Kurzel achieves this concentration and dramatic tension through stripping down the play to the character of Macbeth: he is its title, its subject and its world. It is as if the whole film is an austere and sustained meditation on the echoing-into-emptiness of Macbeth’s valedictory,
‘To-morrow, and to-morrow, and to-morrow, Creeps in this petty pace from day to day,
To the last syllable of recorded time;
And all our yesterdays have lighted fools
The way to dusty death.’
Vivid and intelligent though Kurzel’s treatment is, I think it looses something of the power, subtlety and black humour of Shakespeare’s play.
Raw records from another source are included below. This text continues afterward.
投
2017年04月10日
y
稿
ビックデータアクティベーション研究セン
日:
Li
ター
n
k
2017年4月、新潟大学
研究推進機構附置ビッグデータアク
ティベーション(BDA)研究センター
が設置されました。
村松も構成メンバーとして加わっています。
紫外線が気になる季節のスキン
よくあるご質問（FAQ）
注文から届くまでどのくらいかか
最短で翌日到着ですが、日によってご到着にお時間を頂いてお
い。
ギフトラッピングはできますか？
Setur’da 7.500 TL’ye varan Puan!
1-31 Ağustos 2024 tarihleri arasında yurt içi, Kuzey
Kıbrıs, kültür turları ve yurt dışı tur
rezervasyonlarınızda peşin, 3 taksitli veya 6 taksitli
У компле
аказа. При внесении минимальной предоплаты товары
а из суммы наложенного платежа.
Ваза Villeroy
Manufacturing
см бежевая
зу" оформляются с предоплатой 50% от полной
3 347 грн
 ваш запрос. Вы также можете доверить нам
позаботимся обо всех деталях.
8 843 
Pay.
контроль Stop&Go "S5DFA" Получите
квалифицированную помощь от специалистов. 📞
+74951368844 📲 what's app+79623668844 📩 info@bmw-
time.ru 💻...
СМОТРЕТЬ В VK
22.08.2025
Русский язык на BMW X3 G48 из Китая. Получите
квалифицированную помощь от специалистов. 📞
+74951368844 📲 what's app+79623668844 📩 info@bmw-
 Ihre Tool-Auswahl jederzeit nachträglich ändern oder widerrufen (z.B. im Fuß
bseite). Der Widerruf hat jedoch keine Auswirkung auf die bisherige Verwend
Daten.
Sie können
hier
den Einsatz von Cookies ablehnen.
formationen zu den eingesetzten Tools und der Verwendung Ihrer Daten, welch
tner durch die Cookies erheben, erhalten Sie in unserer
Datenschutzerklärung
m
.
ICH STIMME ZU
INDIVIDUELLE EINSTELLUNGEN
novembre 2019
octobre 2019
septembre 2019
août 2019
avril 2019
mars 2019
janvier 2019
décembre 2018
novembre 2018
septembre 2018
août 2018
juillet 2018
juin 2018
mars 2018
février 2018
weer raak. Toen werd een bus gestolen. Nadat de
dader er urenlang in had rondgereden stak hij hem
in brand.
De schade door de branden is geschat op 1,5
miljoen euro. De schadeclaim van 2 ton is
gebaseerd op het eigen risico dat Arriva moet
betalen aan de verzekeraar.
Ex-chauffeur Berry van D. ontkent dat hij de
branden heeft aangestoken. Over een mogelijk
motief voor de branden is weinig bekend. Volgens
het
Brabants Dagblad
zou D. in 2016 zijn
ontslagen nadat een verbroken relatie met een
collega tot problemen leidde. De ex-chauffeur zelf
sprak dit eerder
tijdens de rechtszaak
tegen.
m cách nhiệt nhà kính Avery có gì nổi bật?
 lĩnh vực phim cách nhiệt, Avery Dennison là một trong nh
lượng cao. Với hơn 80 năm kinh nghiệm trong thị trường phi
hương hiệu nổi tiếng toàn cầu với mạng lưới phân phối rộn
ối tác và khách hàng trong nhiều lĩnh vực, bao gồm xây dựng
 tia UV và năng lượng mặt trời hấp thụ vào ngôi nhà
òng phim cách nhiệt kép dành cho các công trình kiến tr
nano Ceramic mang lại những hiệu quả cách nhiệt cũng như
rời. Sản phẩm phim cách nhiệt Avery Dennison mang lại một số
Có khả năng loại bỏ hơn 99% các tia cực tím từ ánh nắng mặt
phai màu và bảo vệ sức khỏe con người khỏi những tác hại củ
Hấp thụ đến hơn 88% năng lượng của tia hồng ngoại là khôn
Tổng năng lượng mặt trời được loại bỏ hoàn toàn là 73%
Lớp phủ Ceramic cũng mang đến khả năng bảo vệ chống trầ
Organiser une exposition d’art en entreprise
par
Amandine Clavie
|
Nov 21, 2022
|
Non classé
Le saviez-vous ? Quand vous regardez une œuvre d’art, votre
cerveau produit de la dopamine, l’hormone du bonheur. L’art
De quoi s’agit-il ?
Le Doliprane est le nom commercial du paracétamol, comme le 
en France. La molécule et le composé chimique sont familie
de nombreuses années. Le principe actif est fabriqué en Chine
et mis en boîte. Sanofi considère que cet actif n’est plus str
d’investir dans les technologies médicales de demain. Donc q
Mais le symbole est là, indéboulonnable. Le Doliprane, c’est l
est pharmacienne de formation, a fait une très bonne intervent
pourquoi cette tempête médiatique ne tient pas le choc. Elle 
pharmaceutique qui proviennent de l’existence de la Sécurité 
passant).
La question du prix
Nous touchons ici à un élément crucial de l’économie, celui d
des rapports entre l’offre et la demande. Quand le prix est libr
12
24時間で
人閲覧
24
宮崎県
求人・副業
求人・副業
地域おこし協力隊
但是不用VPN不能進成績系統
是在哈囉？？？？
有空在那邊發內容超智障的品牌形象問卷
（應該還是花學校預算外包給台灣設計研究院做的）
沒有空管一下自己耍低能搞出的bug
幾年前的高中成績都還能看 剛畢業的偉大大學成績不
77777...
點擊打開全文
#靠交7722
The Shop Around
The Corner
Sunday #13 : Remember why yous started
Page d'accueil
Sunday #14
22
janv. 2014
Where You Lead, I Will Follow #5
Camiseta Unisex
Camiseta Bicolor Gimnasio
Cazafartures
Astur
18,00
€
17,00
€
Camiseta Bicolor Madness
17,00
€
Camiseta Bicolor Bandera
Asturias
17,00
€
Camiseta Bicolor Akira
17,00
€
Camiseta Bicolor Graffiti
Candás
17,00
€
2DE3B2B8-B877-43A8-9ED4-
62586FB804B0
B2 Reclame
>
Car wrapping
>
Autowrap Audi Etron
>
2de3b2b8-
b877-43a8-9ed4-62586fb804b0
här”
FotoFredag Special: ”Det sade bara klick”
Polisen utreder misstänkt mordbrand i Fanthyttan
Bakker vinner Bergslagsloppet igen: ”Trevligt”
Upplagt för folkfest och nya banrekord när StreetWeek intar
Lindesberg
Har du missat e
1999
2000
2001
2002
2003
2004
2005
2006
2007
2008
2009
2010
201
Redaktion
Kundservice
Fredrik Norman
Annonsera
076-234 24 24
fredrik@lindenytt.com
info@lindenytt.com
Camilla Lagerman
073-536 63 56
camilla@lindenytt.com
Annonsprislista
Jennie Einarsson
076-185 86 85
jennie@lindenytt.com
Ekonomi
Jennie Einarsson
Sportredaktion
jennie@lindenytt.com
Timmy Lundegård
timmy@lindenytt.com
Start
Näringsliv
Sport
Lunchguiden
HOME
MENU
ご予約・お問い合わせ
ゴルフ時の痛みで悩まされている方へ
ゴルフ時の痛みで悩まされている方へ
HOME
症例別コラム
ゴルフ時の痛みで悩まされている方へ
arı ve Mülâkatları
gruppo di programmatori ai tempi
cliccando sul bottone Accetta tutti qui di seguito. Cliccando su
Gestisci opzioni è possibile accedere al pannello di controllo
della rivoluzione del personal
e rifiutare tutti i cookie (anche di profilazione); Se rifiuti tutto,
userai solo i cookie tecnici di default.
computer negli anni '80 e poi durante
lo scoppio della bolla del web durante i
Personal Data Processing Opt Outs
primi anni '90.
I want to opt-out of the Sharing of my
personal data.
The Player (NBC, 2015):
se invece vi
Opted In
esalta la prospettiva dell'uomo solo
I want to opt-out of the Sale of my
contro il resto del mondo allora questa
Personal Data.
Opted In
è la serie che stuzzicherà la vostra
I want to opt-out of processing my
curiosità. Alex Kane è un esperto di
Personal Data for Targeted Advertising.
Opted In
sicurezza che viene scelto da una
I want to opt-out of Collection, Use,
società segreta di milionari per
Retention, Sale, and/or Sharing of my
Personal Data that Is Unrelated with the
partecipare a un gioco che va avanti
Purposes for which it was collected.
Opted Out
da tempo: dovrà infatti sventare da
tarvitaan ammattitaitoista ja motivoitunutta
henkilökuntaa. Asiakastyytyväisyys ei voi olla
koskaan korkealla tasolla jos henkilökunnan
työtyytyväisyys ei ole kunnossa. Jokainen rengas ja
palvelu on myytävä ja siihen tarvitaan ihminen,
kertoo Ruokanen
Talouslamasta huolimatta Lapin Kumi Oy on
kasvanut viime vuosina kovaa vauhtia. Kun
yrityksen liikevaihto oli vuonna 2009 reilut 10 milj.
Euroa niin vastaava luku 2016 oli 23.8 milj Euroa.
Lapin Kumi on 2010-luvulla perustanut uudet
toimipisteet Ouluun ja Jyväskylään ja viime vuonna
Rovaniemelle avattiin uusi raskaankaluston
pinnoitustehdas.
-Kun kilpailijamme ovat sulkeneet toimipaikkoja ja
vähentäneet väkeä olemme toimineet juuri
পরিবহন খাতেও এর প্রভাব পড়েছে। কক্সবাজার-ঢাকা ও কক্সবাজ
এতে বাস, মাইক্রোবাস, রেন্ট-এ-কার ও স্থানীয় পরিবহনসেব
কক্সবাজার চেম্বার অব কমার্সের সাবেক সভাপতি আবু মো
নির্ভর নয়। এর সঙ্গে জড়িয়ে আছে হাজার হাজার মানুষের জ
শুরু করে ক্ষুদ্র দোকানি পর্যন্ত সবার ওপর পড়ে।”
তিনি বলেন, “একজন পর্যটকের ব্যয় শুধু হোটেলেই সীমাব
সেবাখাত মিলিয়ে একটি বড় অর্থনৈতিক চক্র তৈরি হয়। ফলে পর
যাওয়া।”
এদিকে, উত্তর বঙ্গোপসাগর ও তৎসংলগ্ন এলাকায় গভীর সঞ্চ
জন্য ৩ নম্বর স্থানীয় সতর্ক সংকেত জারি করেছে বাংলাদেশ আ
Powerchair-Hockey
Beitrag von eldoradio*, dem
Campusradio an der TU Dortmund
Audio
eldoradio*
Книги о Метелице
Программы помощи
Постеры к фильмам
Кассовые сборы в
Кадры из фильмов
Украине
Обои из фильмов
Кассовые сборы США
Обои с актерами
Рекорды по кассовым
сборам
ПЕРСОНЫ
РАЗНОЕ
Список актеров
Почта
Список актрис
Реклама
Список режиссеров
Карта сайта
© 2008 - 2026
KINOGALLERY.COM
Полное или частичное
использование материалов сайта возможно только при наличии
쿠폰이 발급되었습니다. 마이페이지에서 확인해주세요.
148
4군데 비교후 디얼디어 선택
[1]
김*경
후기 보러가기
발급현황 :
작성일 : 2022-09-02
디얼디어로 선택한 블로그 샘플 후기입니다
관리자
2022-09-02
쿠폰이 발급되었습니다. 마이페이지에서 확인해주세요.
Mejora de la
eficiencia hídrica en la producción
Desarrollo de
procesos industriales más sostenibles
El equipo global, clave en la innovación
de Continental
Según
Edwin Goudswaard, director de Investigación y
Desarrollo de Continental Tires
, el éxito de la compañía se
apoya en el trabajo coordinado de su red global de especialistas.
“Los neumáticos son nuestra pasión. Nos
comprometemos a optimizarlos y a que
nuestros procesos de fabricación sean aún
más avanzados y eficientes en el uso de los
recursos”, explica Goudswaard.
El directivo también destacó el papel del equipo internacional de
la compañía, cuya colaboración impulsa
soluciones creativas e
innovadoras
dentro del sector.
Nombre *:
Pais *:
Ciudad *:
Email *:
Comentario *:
The decision to centre the whole drama on Macbeth greatly reduces the depth and complexity of Lady Macbeth and how she relates to ‘the witches’. The loss of the Porter not only diminishes a dark but comic moment, it misses the clever relocation of the action of the play to a sort of Hell. The porter’s scene highlights ‘equivocation’ – Lady Macbeth and her husband are the arch equivocators, especially with their own consciences. Above all, the decision to deliver the lines as somewhere between an interior soliloquy and mumbled public speech largely destroys the poetry and power of Shakespeare’s language which reaches beyond the stage into our imaginations and souls.
The film captivates our eyes but does not really enter deeply. Inevitably this has the effect of making the camera rather than the voice and language do the work. This diminishes the range available to the actors. We know from their previous work that both Michael Fassbender and Marion Cotillard have considerable dramatic range. Unfortunately, while they both work well in the film, we never see them stretched and breaking new imaginative ground. In fact, at times one wonders if Fassbender really understands what he seems to be struggling to say. Finally, there is an interesting paradox at the heart of the film. It works, and works well, because it is Macbeth and not McBraveheart. In other words, it works because we know the play; we know what Kurzel is working with, changing and interpreting. The film will not disappoint but don’t forget to read Shakespeare’s version too.